Work to be completed: What you print should match the entries exactly, only without the pictures.

Data for review:
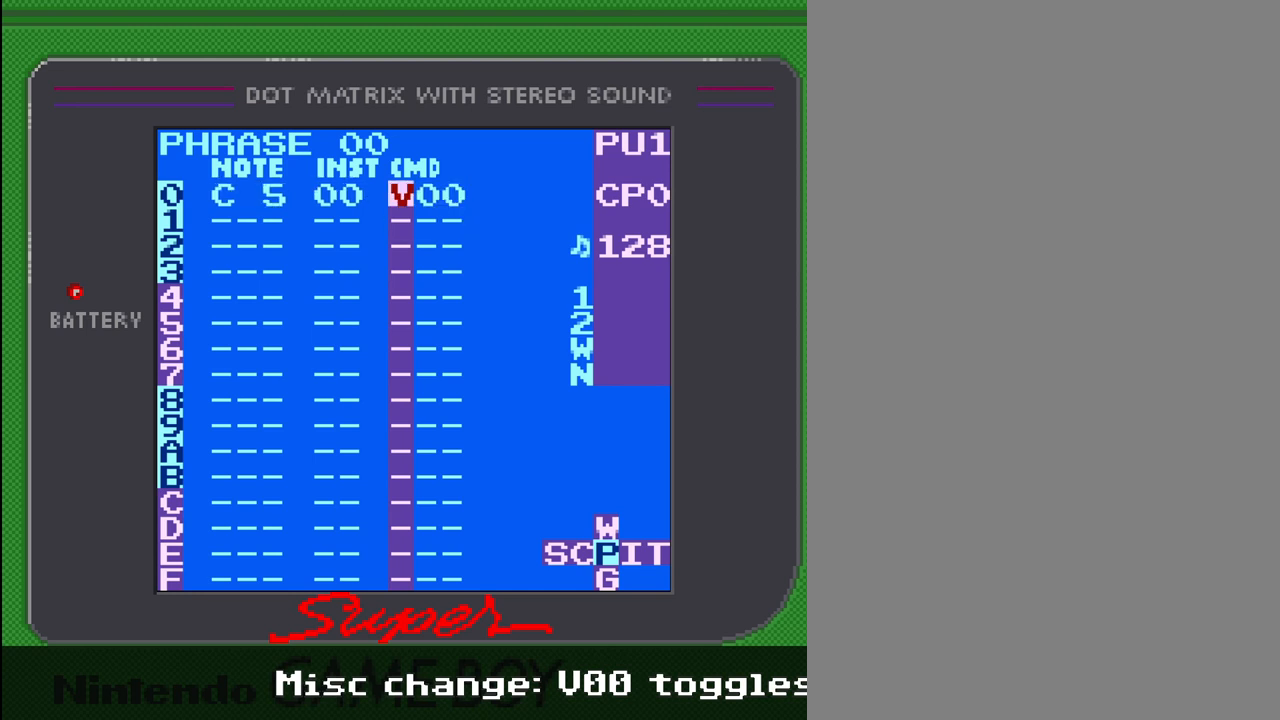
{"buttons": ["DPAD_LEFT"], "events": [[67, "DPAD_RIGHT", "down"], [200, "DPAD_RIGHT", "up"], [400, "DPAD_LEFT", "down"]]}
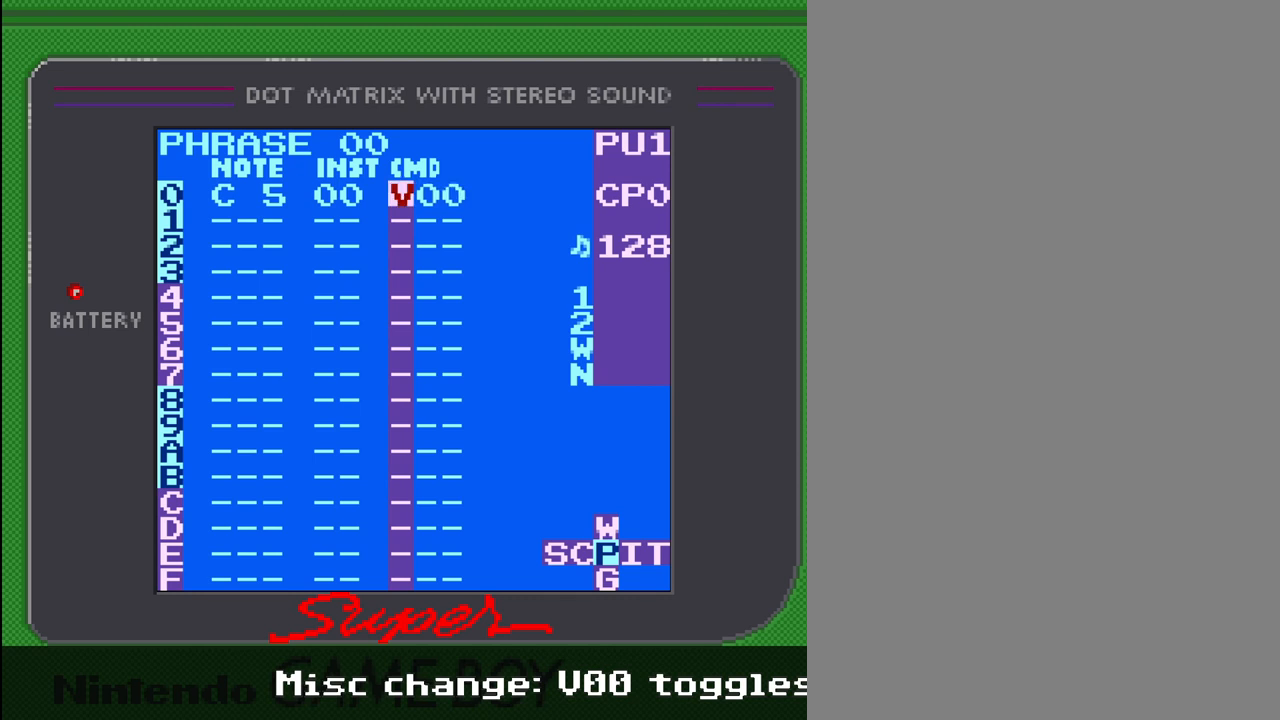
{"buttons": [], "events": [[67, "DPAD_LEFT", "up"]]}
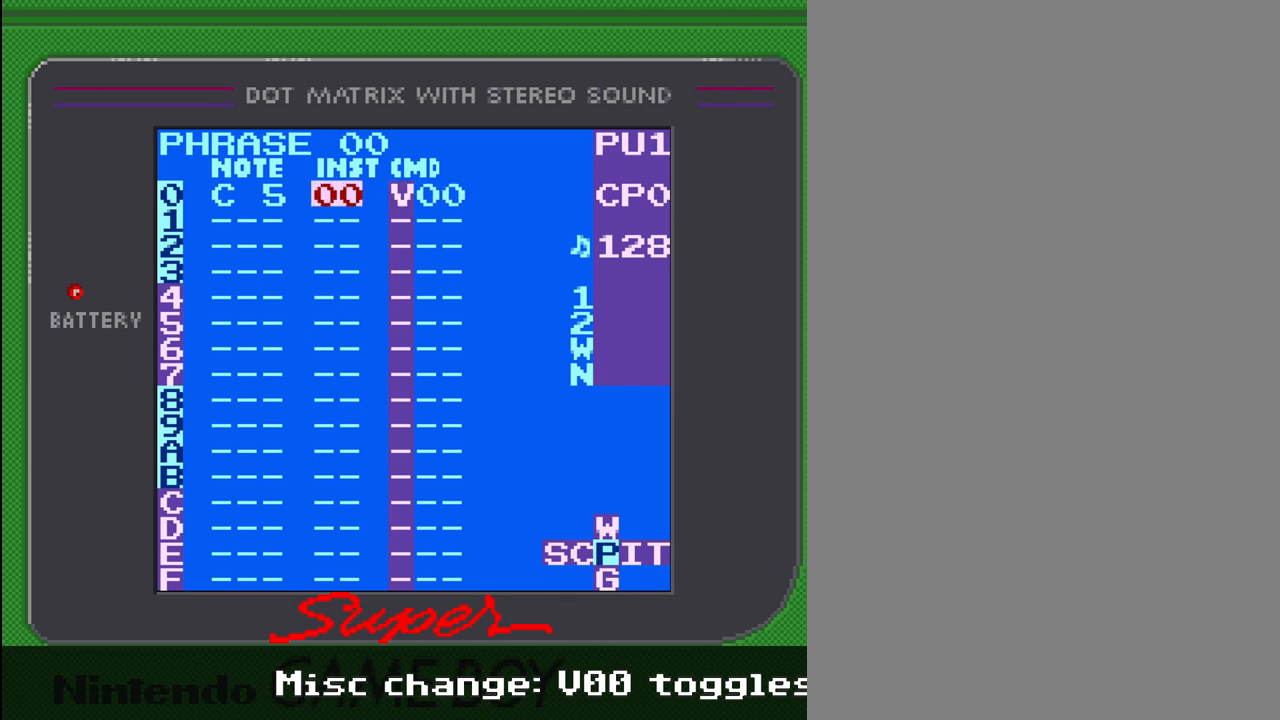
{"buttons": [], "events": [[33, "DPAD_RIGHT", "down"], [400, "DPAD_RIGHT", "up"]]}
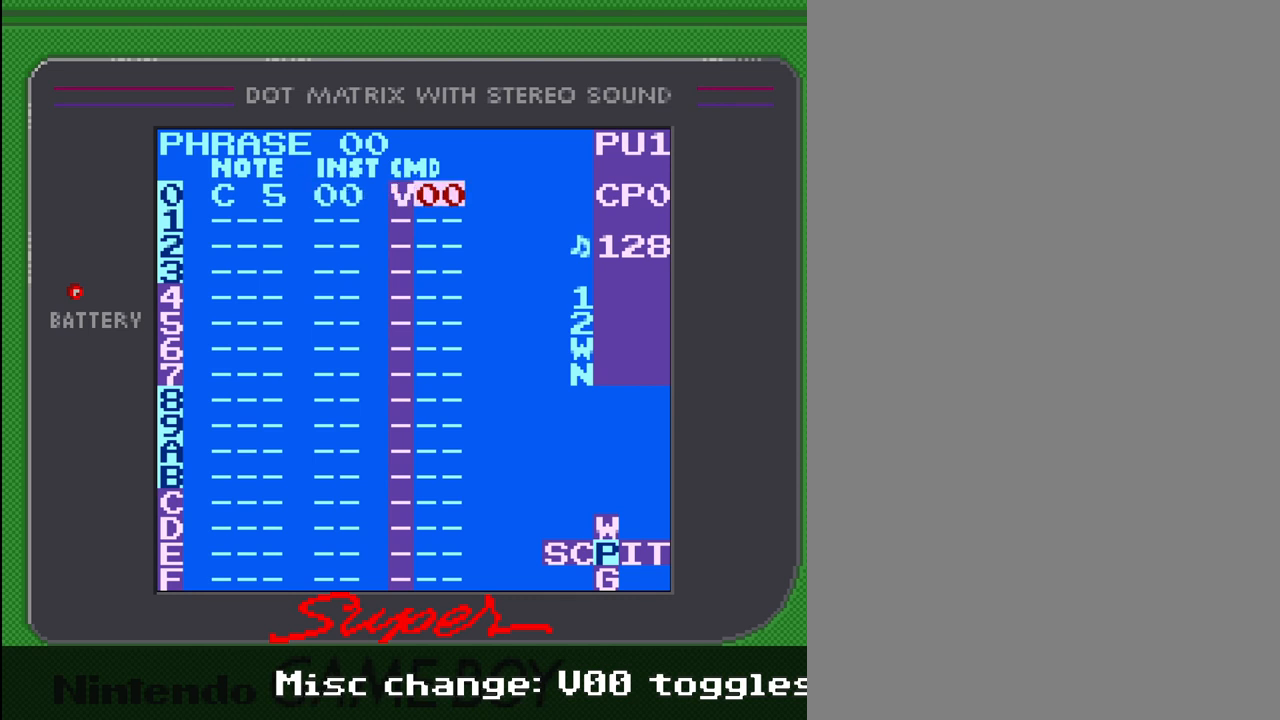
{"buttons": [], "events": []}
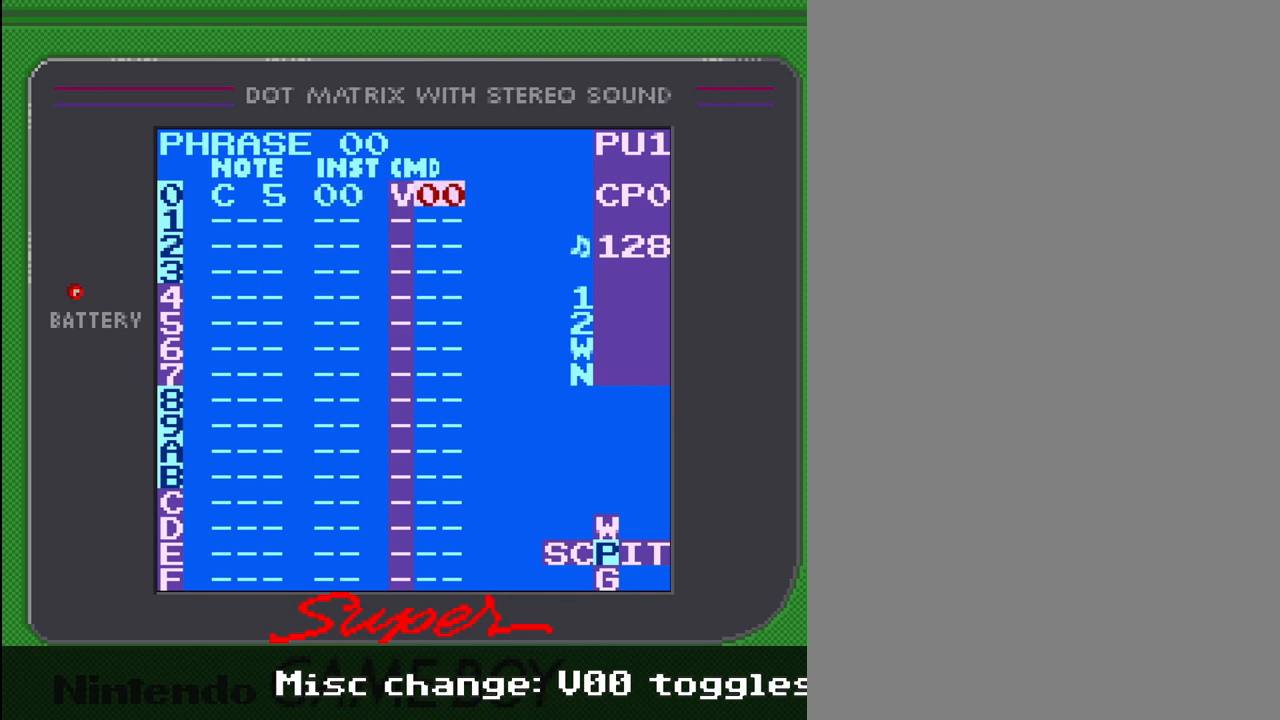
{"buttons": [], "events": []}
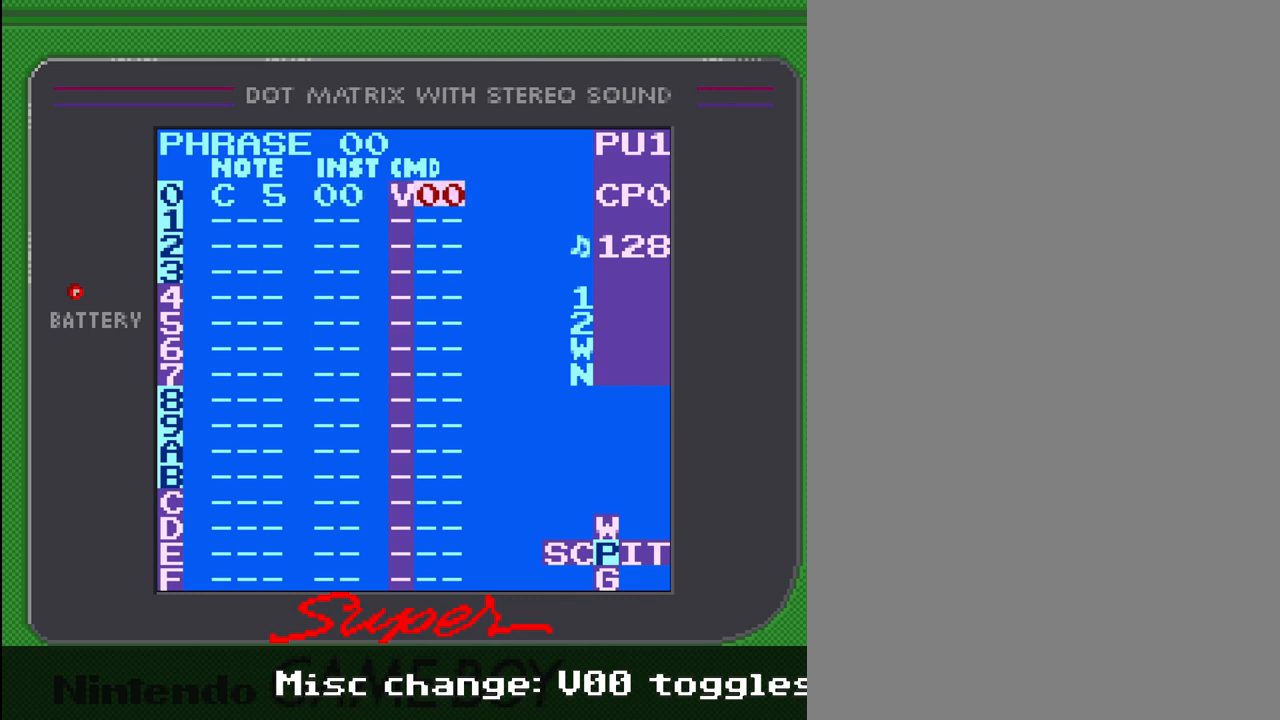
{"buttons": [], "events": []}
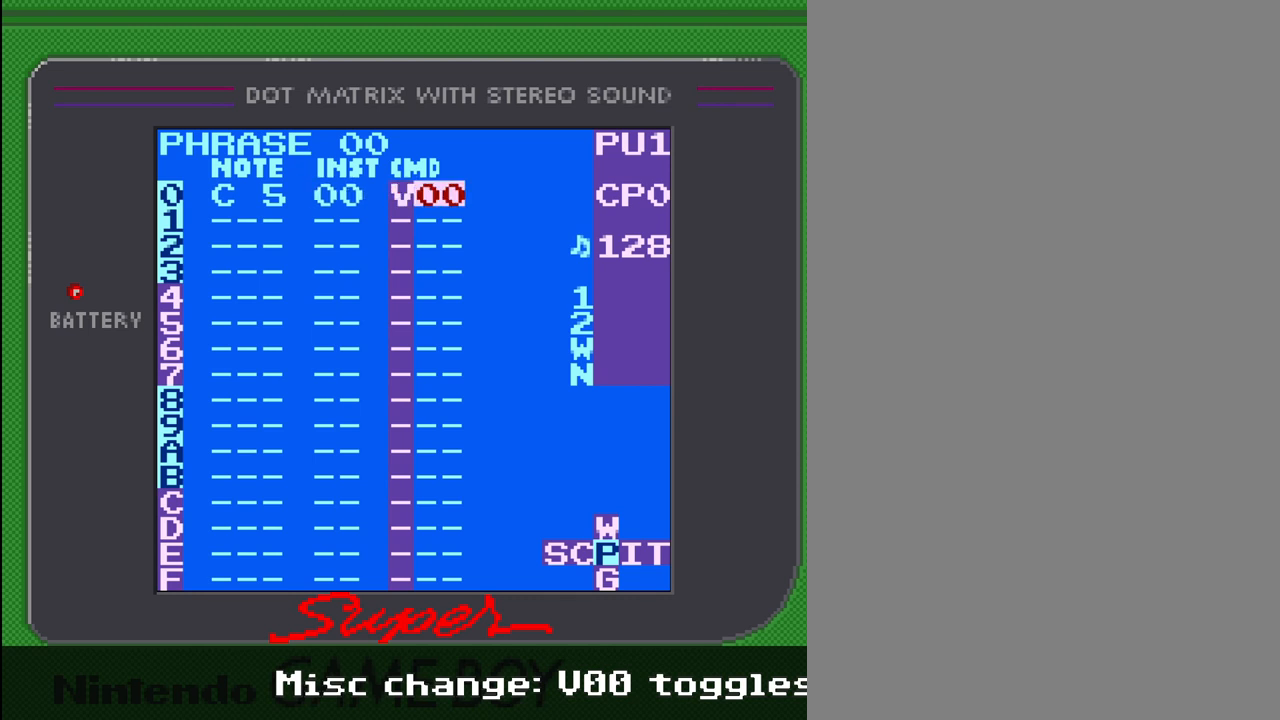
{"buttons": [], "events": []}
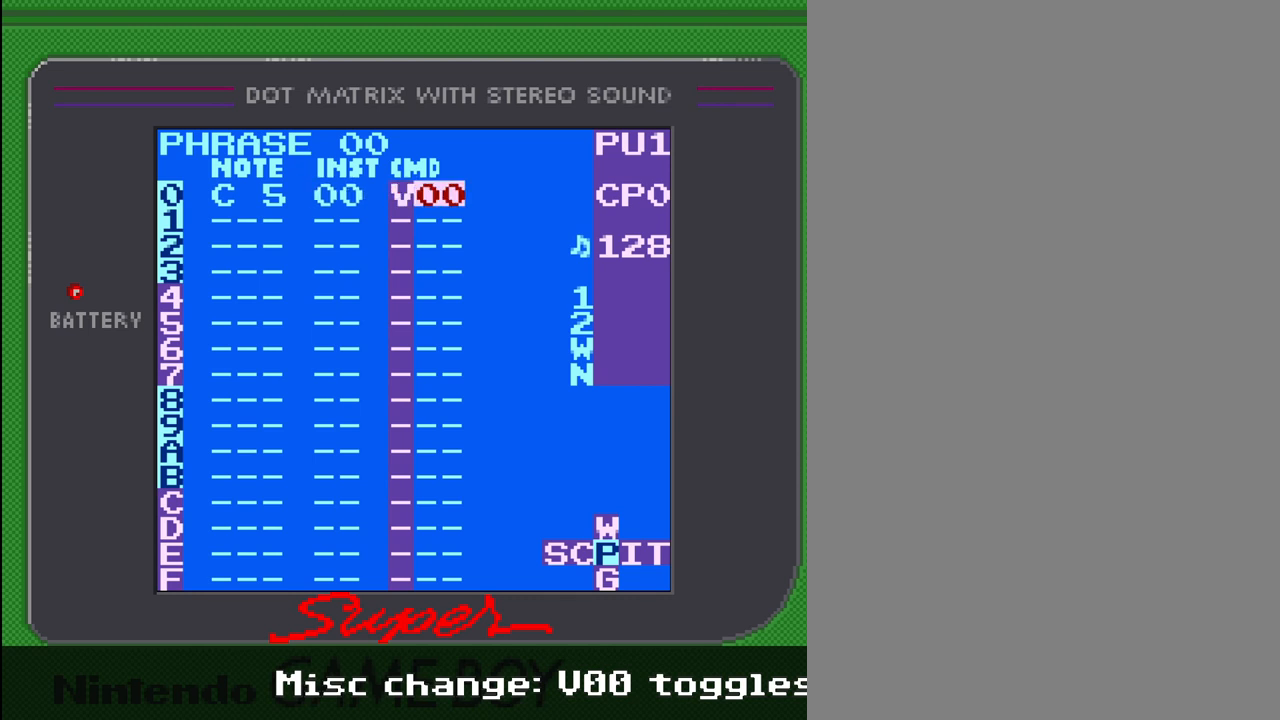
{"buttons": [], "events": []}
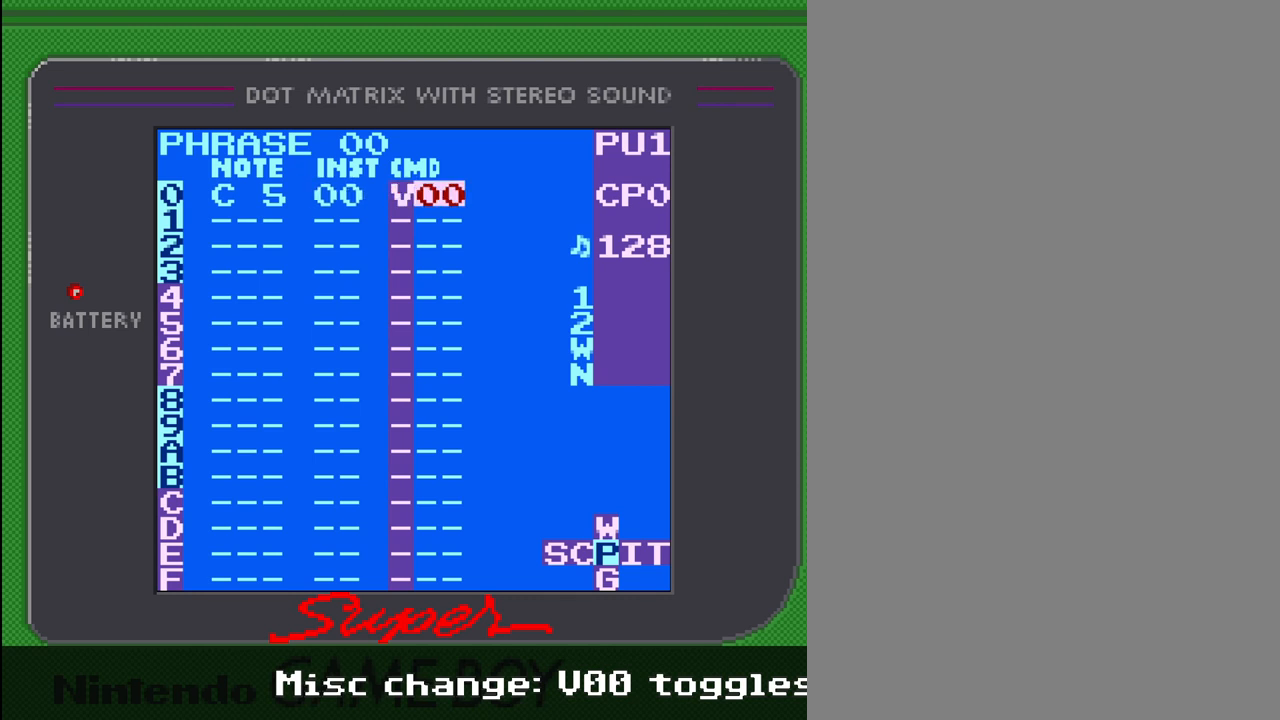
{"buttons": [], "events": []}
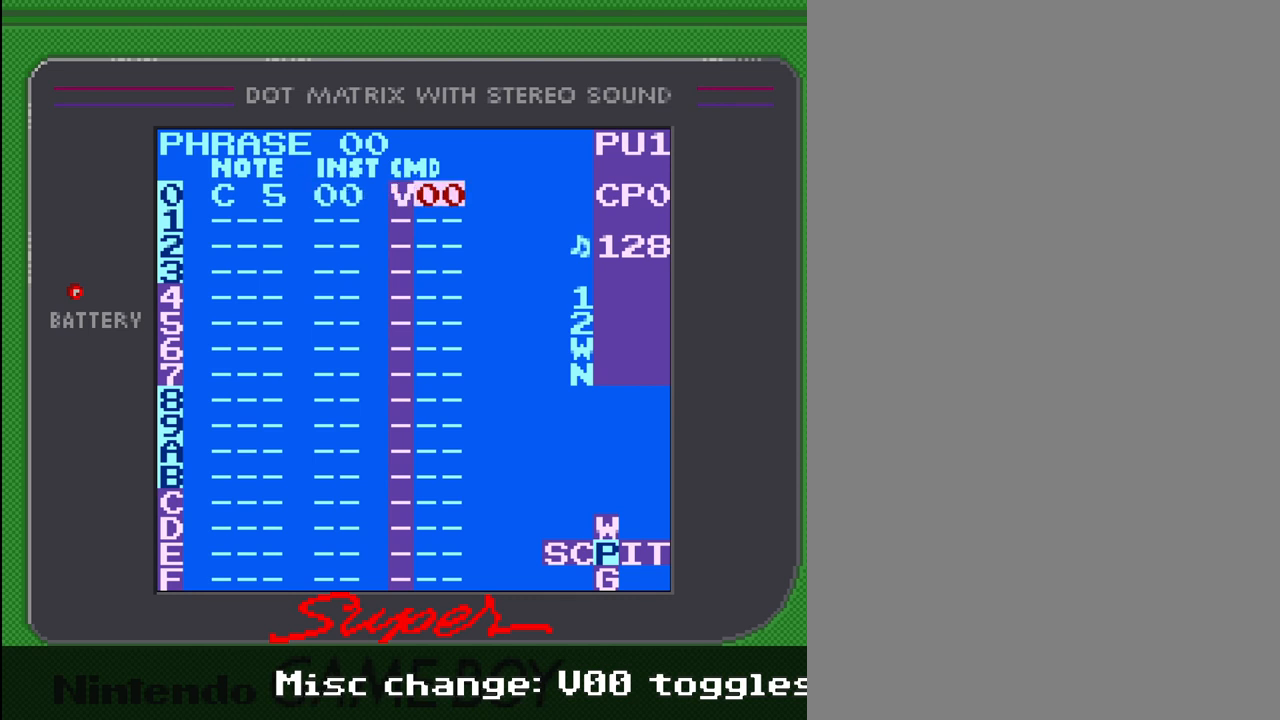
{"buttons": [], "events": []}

Expected output:
{"buttons": ["DPAD_LEFT"], "events": [[67, "DPAD_RIGHT", "down"], [200, "DPAD_RIGHT", "up"], [400, "DPAD_LEFT", "down"]]}
{"buttons": [], "events": [[67, "DPAD_LEFT", "up"]]}
{"buttons": [], "events": [[33, "DPAD_RIGHT", "down"], [400, "DPAD_RIGHT", "up"]]}
{"buttons": [], "events": []}
{"buttons": [], "events": []}
{"buttons": [], "events": []}
{"buttons": [], "events": []}
{"buttons": [], "events": []}
{"buttons": [], "events": []}
{"buttons": [], "events": []}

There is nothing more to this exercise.